No artigo segundo, o projeto estabelece que a venda dos terrenos “depende do cumprimento cumulativo” de três requisitos, sendo o primeiro “estar inserido em glebas abrangidas pelo art. 1º desta Lei, limitada a 250 hectares, mediante manifestação do Idaf”. 

Os valores de compra são definidos no artigo quinto, onde primeiro são definidos os preços da “terra nua” para “os posseiros que se enquadrem como agricultor familiar”, tendo como base o Valor de Referência do Tesouro Estadual (VRTE), que hoje está em R$ 4. 

O escalonamento é o seguinte: dois VRTEs por hectare, para os terrenos com limite de 100 hectares; 30 VRTEs por hectare que exceder 100 hectares até o limite de 150 hectares; e 60 VRTEs por hectare que exceder aos 150 hectares.

Para os posseiros que não são agricultores familiares, “o valor atribuído à venda do terreno corresponderá a 10% do valor da terra nua apurado na homologação, pela Comissão de Avaliação de Imóveis Rurais (CAI/Seag)”, complementa o artigo. 

Estrutura fundiária injusta

Ainda em sua contestação à aprovação do PL, Iriny Lopes lembrou que “mais de 800 famílias estão acampadas no Espírito Santo, aguardando programa governamental para assentamento rural e produção”, cobrando dos colegas e do Executivo que se mobilizem em favor da reforma agrária. 

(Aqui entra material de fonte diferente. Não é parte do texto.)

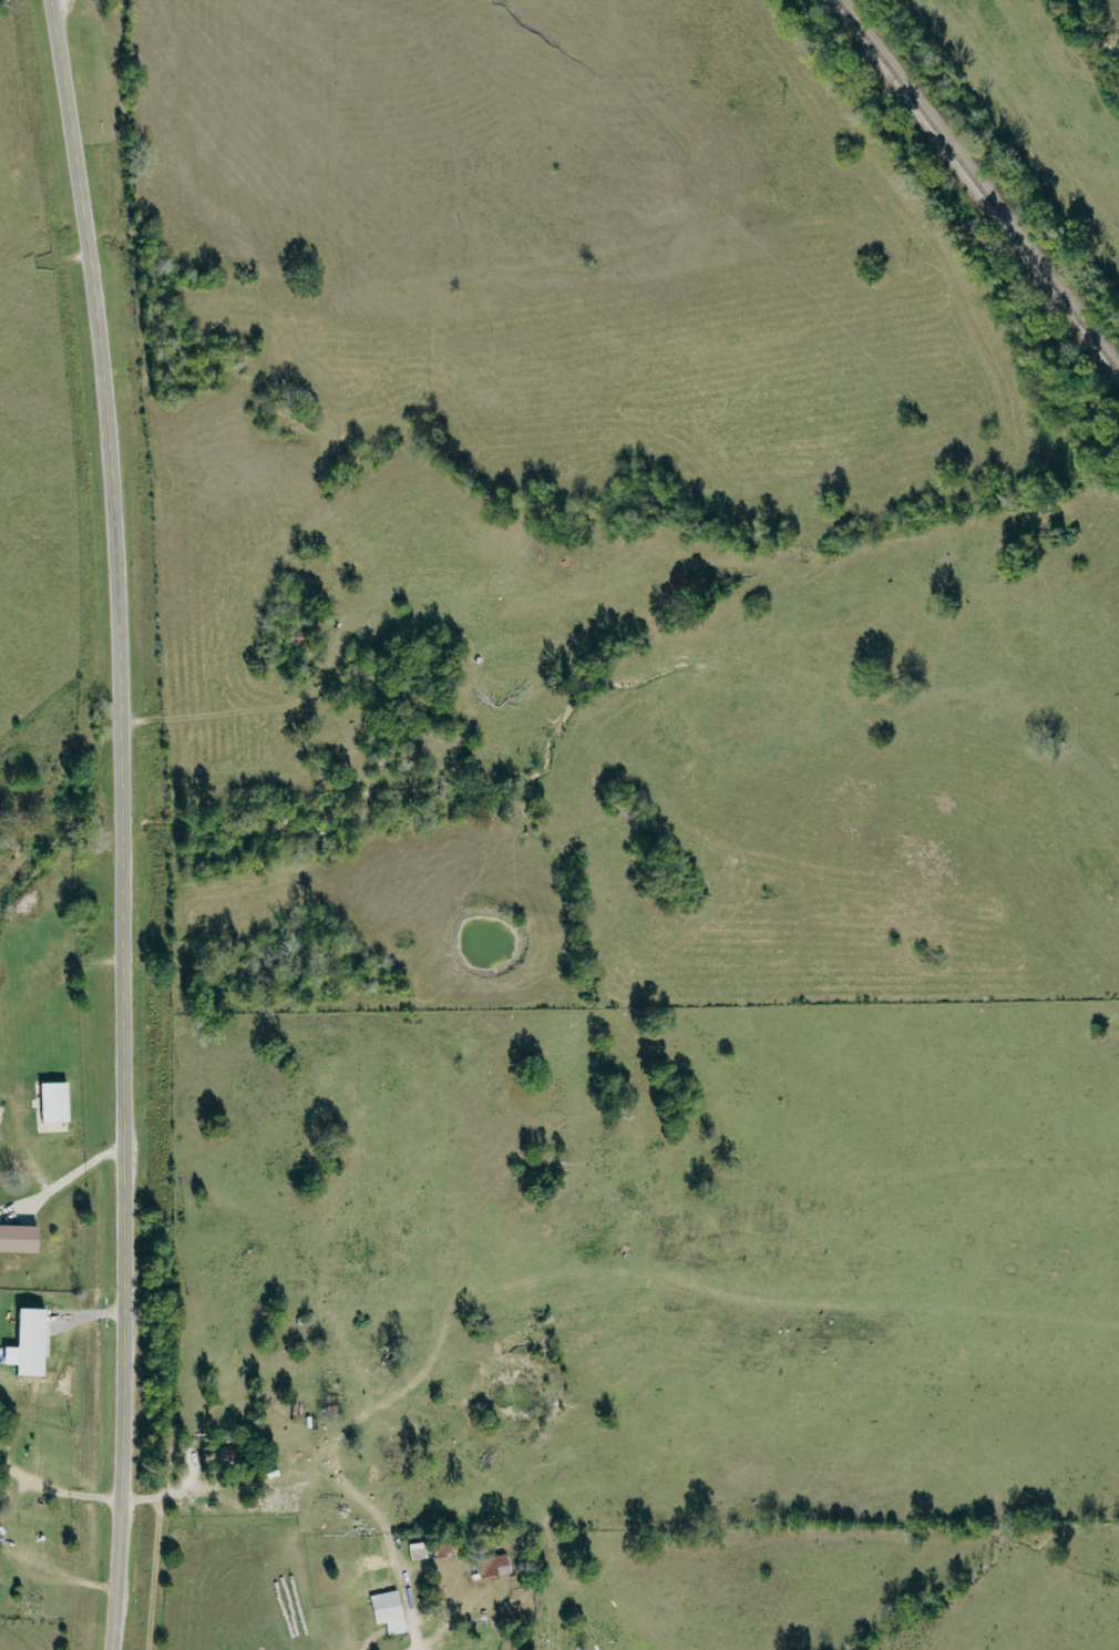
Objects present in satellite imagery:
railway: (976, 189)
road: (120, 823)
building: (52, 1106)
building: (17, 1238)
building: (25, 1343)
building: (492, 1565)
building: (34, 1607)
building: (386, 1610)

“É uma derrota muito grande para a classe trabalhadora. Temos 800 famílias acampadas, muitas há mais de dez anos, e não temos nenhum posicionamento do governo sobre como e quando assentá-las. Enquanto os fazendeiros conseguem essa conquista na Assembleia Legislativa, os trabalhadores continuam com esse problema, e sem nenhuma segurança em plena pandemia, já que a decisão do STF [Supremo Tribunal Federal], que proíbe despejos, se encerra em 30 de junho. A maioria dessas famílias não tem moradia, não tem onde ficar”, rogou Ednalva Moreira Gomes, da coordenação estadual do Movimento dos Trabalhadores Rurais Sem Terra no Espírito Santo (MST/ES). 

“A gente sempre lutou pela mudança na estrutura fundiária no Estado, para haver uma transparência no Idaf e outros órgãos de governo, mas nunca há transparência nessas ações. As áreas patrimoniais e devolutas ficam numa caixa-preta e, a partir dos interesses dos fazendeiros, são regularizadas. A gente quer que os governos tomem posição em relação às comunidades quilombolas, que têm vários hectares de seu território sob posse da Suzano [ex-Fibria, ex-Aracruz]. Há ainda vários patrimônios que poderiam ser destinados para famílias urbanas, mas a gente só vê despejos. Precisa mudar essa estrutura fundiária”, reivindica.